Alejandro
fue el tercero en llegar junto con sus padres, los tres más bien
callados, y con una tensión que se podía cortar, entraron para
completar el número de asistentes a la cena. Saludaron al resto y la
anfitriona, con la sonrisa falsa y nerviosa pegada a los labios, que
se le había puesto desde el primer timbrazo, ordenó a Elena, la
chica interna, que sirviese la cena. Dijo dónde tenían que sentarse
todos y una vez colocados, tras el ajetreo de sillas y servilletas
desplegadas, dejó que un silencio incómodo y espeso se instalase
entre todos. Los entrantes, unos fiambres comprados para la ocasión,
ayudó, al menos, a tenerles ocupados. Las primeras frases se
gastaron en albar la cena, no con gran entusiasmo, ya que lo que se
servía tampoco era para tanto, pero rompió el silencio denso para
ocuparlo por un silencio más ligero.
Santiago
sudaba a medida que iban acabando los platos, conocía a su mujer y
sus sonrisas falsas no le engañaban, suponiendo que a los demás
tampoco. A su lado estaba el hermano mayor de su mujer, Alejandro,
que serio, se limpiaba la boca tras haber mojando en la salsa; tenía
la actitud del cazador avezado que no se va a dejar sorprender por la
presa, a pesar de lo mucho que cueste tenerla a tiro, sabedor de que
no va a errar. Su mujer, Carmela, una coqueta insustancial, tan
estúpida como a simple vista parece, le miraba de allá para cuando,
con el miedo de quien tiene una orden que cumplir y no sabe si meterá
la pata, si será capaz de llevarla a cabo; observaba todo con sus
ojos agrandados por el excesivo maquillaje que no cubría
completamente las imperfecciones y signos evidentes de una edad que
quería ocultar. El hijo, guapo pero insulso, no seguía para nada
los intentos de Sara para conversar, haciendo que la muchacha quedase
patética al reírse sola de sus propios comentarios. Al lado de su
hija, sentada con la rigidez que la caracterizaba, estaba su cuñada,
con la cara de quien no va a dejar pasar ni una. Llevándose a la
boca la cena como si estuviera envenenada. “Una lástima de cena”.

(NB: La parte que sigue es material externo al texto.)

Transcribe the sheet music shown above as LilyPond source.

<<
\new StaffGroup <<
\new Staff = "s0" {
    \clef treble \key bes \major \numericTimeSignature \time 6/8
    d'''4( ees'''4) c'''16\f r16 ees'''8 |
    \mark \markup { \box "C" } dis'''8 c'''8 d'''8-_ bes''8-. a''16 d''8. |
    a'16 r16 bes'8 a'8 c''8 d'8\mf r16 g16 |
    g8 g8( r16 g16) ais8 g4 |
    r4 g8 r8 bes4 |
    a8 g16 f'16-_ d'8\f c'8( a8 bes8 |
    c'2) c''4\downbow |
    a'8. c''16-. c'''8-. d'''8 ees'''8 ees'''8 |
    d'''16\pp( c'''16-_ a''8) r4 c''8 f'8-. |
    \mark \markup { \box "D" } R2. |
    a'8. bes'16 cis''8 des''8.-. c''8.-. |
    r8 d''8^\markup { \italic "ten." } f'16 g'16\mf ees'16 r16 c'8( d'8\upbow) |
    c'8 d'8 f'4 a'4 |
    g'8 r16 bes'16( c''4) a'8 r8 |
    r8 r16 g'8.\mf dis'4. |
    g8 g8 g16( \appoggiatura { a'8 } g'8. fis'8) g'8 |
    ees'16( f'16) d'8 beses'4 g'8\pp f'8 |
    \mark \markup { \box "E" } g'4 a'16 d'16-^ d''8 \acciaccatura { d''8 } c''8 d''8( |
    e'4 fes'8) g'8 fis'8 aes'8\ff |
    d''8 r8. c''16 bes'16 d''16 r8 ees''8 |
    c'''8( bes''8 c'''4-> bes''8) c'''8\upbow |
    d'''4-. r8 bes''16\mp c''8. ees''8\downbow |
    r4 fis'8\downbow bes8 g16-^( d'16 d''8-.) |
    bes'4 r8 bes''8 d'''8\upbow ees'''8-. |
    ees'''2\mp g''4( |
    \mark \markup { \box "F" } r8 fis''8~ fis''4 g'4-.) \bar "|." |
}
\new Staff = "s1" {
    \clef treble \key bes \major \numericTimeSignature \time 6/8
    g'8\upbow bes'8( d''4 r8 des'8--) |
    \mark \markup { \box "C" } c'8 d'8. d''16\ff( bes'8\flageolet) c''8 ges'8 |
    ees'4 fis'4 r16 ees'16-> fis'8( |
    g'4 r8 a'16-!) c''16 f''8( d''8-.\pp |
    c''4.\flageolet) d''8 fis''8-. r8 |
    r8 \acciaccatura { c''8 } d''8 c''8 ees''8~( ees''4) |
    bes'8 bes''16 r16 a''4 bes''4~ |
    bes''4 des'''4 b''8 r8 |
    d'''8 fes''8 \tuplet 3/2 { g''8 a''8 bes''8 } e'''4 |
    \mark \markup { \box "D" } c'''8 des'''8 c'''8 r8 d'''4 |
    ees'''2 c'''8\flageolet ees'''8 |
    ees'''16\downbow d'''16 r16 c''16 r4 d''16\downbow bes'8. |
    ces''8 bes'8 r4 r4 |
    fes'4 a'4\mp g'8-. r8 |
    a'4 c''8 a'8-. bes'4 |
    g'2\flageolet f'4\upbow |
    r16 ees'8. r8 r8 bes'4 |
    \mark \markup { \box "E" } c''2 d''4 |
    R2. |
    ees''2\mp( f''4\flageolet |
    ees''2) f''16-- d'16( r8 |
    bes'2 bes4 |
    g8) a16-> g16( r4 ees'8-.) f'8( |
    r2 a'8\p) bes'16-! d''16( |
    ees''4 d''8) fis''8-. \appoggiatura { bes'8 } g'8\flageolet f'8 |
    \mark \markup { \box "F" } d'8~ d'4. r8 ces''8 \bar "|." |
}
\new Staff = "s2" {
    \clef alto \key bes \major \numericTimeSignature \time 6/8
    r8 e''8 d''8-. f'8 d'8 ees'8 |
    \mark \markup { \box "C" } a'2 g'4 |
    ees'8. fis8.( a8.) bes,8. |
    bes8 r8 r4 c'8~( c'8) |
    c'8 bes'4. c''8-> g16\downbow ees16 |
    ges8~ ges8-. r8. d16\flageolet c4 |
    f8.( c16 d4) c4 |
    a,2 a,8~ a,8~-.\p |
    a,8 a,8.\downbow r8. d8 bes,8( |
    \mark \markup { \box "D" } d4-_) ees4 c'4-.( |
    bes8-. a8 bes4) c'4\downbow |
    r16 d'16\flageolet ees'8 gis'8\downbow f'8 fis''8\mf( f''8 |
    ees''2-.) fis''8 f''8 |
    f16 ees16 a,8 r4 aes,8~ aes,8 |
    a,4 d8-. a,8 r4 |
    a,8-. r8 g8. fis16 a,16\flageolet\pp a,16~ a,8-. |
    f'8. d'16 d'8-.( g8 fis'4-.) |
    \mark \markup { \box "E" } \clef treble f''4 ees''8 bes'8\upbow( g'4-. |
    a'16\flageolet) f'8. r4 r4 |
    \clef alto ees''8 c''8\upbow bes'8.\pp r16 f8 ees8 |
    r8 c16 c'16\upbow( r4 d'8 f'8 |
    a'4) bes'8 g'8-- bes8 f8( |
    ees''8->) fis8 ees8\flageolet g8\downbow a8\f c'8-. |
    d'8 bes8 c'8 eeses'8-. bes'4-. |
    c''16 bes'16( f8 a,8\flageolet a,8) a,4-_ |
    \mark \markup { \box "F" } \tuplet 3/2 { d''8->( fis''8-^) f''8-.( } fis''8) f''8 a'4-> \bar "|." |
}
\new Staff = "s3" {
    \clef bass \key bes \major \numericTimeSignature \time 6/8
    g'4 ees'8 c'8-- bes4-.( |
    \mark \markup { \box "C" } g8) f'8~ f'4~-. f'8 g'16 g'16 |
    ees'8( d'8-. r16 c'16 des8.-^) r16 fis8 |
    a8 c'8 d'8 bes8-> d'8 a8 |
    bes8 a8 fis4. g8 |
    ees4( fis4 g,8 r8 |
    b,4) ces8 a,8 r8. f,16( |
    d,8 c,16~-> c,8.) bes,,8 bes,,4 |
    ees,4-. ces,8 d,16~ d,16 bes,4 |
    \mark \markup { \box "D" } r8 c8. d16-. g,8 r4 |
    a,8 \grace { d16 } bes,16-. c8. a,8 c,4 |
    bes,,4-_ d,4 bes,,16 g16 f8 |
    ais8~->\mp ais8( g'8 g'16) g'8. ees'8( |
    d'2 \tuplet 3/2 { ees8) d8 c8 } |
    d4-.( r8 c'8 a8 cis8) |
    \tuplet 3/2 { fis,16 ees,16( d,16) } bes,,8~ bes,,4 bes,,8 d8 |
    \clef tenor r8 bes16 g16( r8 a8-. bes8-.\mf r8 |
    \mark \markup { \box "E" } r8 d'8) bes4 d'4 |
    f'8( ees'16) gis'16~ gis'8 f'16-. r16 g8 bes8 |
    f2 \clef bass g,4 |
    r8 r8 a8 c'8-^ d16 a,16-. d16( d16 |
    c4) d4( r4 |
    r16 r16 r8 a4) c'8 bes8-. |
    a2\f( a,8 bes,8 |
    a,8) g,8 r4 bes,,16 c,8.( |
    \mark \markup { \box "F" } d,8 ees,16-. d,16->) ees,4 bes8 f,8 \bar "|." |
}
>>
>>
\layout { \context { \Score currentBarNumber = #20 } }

Suspiró y deseó que no fuese demasiado catastrófico el desenlace.
Y
como todo llega, su mujer abrió la boca, en pleno helado de fresa y
nata con sirope, para decirles lo que habían venido a escuchar, y de
lo que se habían protegido desde casa. “Bueno, ya sabéis que
mamá… “ No pudo decir más, las defensas preparadas de antemano
surgieron a la vez. Un guirigay de palabras entrecruzadas
ininteligibles, pero predecibles, clamaron al unísono, donde “no
pienso ceder más”, “no creas que vas a poder abusar así”,
“pues llévala a un geriátrico”, “al menos así, sabremos
dónde va el dinero”, retumbó por el salón, amargando el helado
que se derretía, indefenso, en los platos.